We exist within a asystem which is unprecedentedly complex in our universe, which certainly contains the hallmarks of an exotic form of life, it is made up of trillions of parts which conduct metabolic processes, it grows and expands, and, perhaps most importantly, it adapts to its environment incredibly well. though of course the vast interconnected network of life is governed more by mathematical constants that some central, immutable soul, that being said, there is very little modern scientific evidence to suggest that our minds do not work in rather the same way, more discreet parts interacting in turing-complete ways than one unified mind.
Alan Watts one wrote "Through our eyes, the universe is perceiving itself". You are part of a tiny group of individuals which are not only aware of themselves, their own consciousnesses and the consciousnesses of others, but also of their unique place in the universe, a tiny speck of dust within an absurdly complex set of chemical systems, built by pure mathematics over billions of years. In that sense, is life, of which we are a core facet, not also aware of itself, if only in a small sense, just as our minds are sapient, while are organs are less so. Life is a living, breathing, evolving collection of tiny parts which produce the energy and nutrients it needs to survive as a whole, so, perhaps, and though it certainly seems bizarre, maybe life itself is conscious, just as its constituents are, a higher, and a more complex form of life, the likes of which can only be imagined.

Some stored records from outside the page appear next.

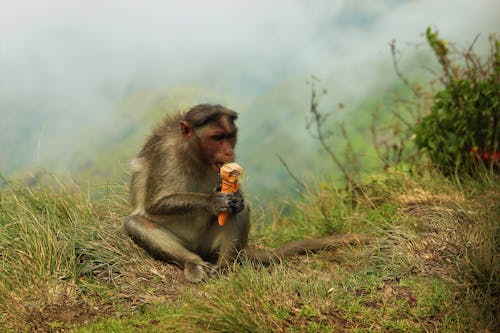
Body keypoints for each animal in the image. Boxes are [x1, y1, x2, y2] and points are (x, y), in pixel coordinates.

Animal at [121, 103, 364, 280]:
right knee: (135, 224)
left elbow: (239, 199)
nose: (229, 152)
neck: (194, 155)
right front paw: (213, 201)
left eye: (230, 136)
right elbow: (155, 203)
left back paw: (225, 267)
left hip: (210, 245)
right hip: (189, 245)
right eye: (217, 137)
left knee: (240, 209)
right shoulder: (167, 152)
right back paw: (193, 263)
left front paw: (233, 198)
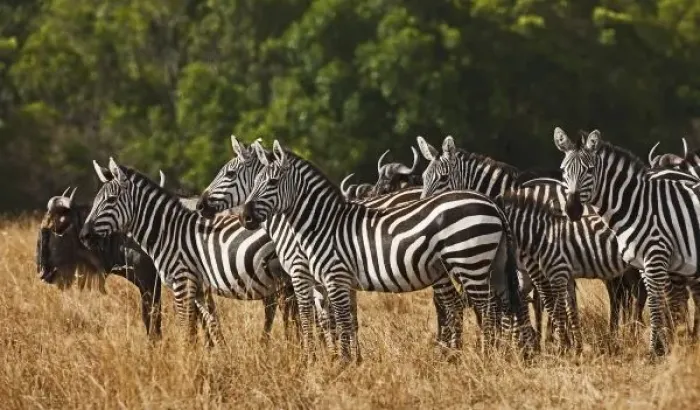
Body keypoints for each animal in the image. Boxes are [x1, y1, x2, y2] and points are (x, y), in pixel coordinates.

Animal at [78, 158, 299, 347]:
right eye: (96, 200)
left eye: (111, 200)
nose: (84, 235)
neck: (169, 233)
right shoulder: (199, 289)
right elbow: (208, 326)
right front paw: (214, 358)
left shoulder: (181, 283)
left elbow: (185, 329)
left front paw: (186, 362)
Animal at [197, 138, 466, 357]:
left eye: (230, 174)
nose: (200, 205)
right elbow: (333, 318)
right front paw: (340, 356)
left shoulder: (301, 271)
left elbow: (318, 317)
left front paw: (319, 356)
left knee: (450, 304)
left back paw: (448, 352)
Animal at [236, 139, 534, 362]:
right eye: (256, 182)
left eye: (272, 183)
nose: (244, 217)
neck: (322, 224)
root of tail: (490, 202)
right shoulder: (336, 281)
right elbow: (344, 321)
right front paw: (350, 362)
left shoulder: (335, 276)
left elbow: (340, 320)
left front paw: (342, 364)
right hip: (493, 264)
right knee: (499, 306)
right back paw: (497, 356)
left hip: (470, 260)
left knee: (487, 308)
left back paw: (485, 358)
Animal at [415, 135, 653, 347]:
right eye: (424, 177)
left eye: (443, 178)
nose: (424, 209)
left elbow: (538, 301)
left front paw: (539, 340)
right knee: (623, 294)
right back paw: (623, 333)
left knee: (630, 293)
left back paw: (628, 333)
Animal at [554, 127, 700, 357]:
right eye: (563, 171)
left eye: (590, 170)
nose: (572, 210)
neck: (638, 205)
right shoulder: (643, 265)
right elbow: (653, 301)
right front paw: (661, 346)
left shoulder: (655, 257)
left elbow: (655, 304)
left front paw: (654, 351)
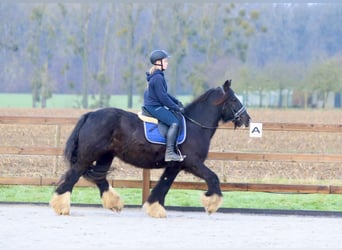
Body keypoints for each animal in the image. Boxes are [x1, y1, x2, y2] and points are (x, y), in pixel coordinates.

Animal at [49, 79, 250, 217]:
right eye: (233, 100)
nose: (247, 119)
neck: (195, 125)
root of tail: (90, 115)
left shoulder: (175, 166)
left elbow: (163, 186)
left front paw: (155, 208)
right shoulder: (193, 163)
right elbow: (213, 178)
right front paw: (211, 202)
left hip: (105, 156)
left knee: (99, 177)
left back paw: (114, 203)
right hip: (87, 157)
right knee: (72, 177)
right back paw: (61, 206)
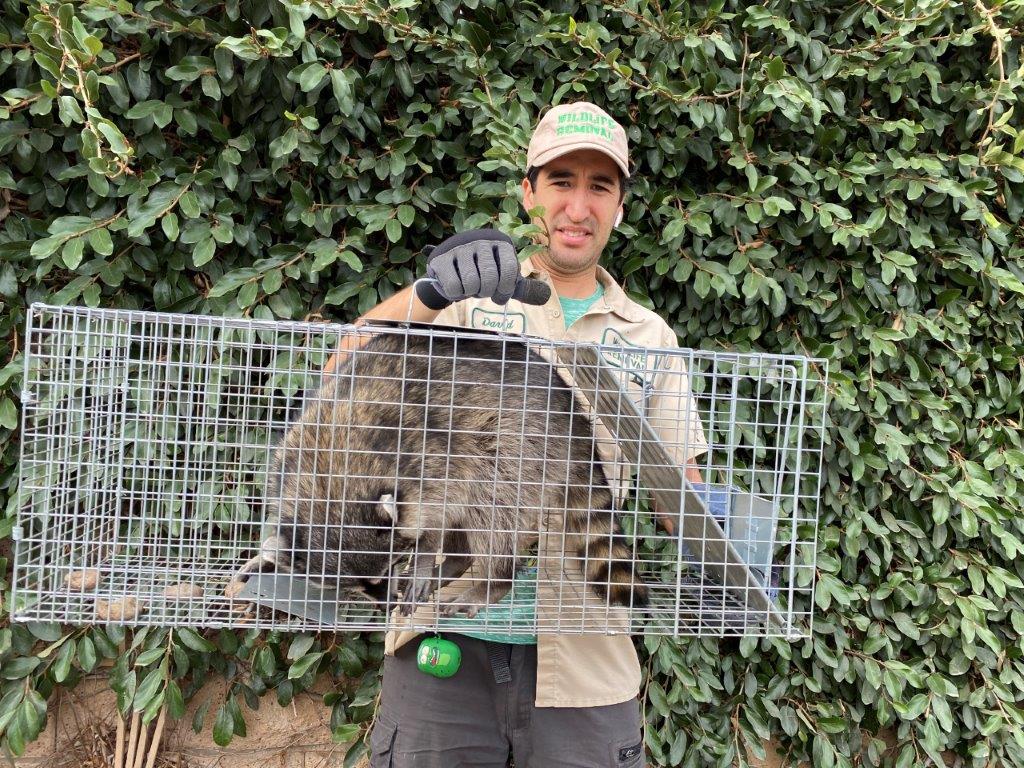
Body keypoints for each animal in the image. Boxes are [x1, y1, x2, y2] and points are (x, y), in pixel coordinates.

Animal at [263, 330, 648, 616]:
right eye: (358, 587)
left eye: (393, 565)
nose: (387, 605)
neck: (325, 475)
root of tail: (575, 419)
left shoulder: (426, 448)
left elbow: (436, 511)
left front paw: (424, 554)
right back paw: (458, 558)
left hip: (522, 445)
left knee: (491, 507)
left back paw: (493, 580)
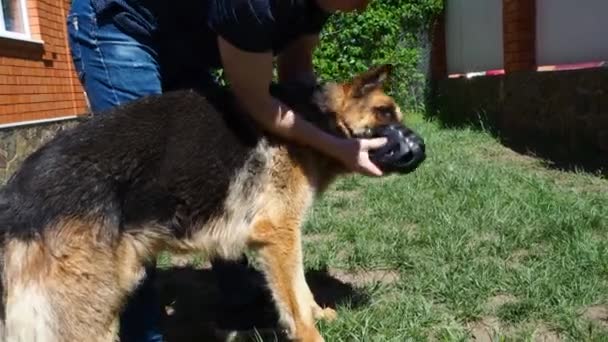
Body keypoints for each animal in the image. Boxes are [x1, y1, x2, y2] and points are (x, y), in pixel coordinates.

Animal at [0, 65, 422, 342]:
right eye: (384, 112)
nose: (420, 147)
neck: (315, 120)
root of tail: (18, 191)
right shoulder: (279, 235)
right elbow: (295, 301)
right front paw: (311, 333)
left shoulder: (283, 237)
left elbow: (302, 290)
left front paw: (320, 313)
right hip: (88, 311)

Perhaps, however, the question of what consciousness is, isn't the one we should be asking. Maybe consciousness is truly just a made up distinction we humans use to pretend we're different from rocks, trees and enzymes. Maybe the only distinction between sentient and non-sentient is wether it looks sentient from our deeply biased perspective. In truth, can anything be truly self aware, aware that it exists and is separate from the chaos of the universe, because to prove that we must understand every facet of our fundamental makeup on the deepest possible level, a feat so impossible its practically absurd. Its one thing to say, "I think therefore I am", but quite another to understand what thinking truly is.